HYBRID EVENT: You can participate in person at Rome, Italy or Virtually from your home or work.
Speaker at Petroleum Engineering Conferences - Maika Gambus-Ordaz
Universidad Industrial de Santander, Colombia
Title : Geostatistical techniques applied to the prediction of an oil production time serie

Abstract:

In the analysis of a hydrocarbon production performance, empirical techniques have been applied over time; extrapolating the historical behavior of the observations under the assumption that the past, present and future continue under the same trend, not subject to interventions. 
In order to extract the greatest amount of information from this time serie, this work applied the Box Jenkins and Reinsel methodology, to decompose its trend, into additional elements, such as seasonality and randomness, once the stationarity condition has been achieved. A model representing the 70.22% of the information was defined as SARIMA(0,1,1)(1,0,0)12. Its predictions were linear, unbiased, and of minimal variance, however, this model did not match the nature of the time serie, due to the fact that the regular component of the serie could not be modeled as autoregressive. In contrast, this was only modeled as a linear function of the actual and previous errors (p = 0 and q = 1), and the computed residuals were not normal. 
Finally, the convenience of the use of geostatistical techniques was demonstrated. A forecast step comprised from 01/01/2008 to 12/01/2008, and considering that data was observed from January to July of that same year, these served as a comparison estimating an absolute average percentage error of the estimates (MAPE) of 5%. On the same way, this technique was applied to predict missing values from the internal structure of the time serie, along two seasonal cycles.

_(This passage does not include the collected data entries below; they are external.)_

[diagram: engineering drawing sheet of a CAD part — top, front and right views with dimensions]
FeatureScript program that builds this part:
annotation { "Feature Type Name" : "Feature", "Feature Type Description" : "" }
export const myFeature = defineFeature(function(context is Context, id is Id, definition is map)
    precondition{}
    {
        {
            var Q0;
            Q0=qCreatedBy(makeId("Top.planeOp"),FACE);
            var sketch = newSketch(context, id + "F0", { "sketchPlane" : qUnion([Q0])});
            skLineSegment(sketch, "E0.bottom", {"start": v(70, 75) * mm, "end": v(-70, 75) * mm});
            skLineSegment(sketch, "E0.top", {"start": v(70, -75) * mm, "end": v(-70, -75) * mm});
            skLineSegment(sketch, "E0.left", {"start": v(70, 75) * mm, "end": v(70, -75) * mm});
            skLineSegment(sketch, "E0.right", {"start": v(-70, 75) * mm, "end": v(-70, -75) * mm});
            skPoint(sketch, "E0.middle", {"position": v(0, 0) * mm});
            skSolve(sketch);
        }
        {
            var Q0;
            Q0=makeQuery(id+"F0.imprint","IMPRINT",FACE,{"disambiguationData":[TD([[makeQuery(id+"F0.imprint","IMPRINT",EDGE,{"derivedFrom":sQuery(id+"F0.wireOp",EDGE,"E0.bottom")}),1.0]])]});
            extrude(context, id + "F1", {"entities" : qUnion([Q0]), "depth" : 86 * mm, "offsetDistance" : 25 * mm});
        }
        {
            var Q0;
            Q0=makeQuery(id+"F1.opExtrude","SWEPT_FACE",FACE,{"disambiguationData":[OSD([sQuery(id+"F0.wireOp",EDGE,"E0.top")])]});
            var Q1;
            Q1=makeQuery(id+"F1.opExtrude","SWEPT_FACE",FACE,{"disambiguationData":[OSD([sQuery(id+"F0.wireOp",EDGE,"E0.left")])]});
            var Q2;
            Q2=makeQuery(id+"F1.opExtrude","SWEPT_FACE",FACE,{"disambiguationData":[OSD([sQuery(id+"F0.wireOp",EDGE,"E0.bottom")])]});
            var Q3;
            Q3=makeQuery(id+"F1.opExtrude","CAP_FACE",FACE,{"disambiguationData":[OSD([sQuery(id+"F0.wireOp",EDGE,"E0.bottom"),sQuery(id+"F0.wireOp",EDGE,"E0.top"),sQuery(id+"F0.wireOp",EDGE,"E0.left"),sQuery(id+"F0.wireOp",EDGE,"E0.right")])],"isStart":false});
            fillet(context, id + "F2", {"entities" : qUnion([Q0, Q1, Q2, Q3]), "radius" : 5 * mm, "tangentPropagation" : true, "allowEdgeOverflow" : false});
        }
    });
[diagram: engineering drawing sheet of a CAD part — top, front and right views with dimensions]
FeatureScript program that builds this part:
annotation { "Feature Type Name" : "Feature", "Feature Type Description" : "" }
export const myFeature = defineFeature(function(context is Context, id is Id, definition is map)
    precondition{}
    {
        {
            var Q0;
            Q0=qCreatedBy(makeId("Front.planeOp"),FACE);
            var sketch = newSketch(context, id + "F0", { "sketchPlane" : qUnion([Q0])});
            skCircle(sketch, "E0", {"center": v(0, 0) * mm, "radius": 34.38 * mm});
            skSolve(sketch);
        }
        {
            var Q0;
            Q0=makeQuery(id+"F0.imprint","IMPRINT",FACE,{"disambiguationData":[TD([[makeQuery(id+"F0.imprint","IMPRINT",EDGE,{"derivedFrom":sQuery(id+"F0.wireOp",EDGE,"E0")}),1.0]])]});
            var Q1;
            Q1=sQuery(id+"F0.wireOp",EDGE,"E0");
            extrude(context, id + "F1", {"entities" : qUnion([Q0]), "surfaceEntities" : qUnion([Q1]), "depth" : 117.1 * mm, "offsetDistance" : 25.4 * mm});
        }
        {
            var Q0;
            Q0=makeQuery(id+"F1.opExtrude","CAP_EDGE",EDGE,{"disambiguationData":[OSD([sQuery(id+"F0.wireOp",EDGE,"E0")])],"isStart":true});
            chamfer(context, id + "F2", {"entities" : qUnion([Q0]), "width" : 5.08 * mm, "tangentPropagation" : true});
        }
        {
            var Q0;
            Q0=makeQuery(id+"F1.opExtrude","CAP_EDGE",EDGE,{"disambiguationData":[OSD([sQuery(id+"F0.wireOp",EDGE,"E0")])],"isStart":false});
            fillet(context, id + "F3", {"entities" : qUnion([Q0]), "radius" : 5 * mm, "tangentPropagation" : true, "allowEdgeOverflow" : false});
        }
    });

Observations between 01/01/2001 and 12/01/2002 were removed from the total oil production historical data. Results showed a MAPE of 7.15%, not only demonstrating the efficiency of the geostatistical technique but also, that the methodology honored the seasonality and trend of the time serie. Errors were normal, identically distributed, and uncorrelated.

Audience Take Away:

  • Faced with the accelerated and inevitable decline in fluid production, the Oil and Gas industry is interested in modeling the productive behavior of reservoirs. Therefore, numerical models are calibrated based on historical pressure and production data and the omission of any input data generates uncertainty in the results of their predictions.
  • Given the absence of information in some periods of time, specifically in mature fields, the convenience of using geostatistical techniques, an area of petroleum engineering that has been little explored in the time domain, is proposed as an alternative for the prediction of missing data in the time series of the decline in production of fluids in the reservoir of an oil field.
  • Results showed that the geostatistical estimation reproduces the trend and the seasonal component of the data that was not evidenced in the application of the conventional analysis methodology for time series.
  • This research could be expanded considering new variogram types, to improve the accuracy of the predictions.

Biography:

Gambús studied Petroleum Engineering at Universidad del Zulia, Venezuela and worked as reservoir engineer for the national oil company, Maraven. She got a partial fellowship that allowed her to work in an academic position while she graduated as MS in 1998. She won a full-fellowship to get her PhD degree in 2005 at the University of Texas at Austin, United States. She obtained the position of professor for the petroleum engineering department at Universidad del Zulia, and in 2016 she got the Assistant Professor position at Universidad Industrial de Santander, in Colombia. She has published 4 research articles in journals, and 30 conference proceedings.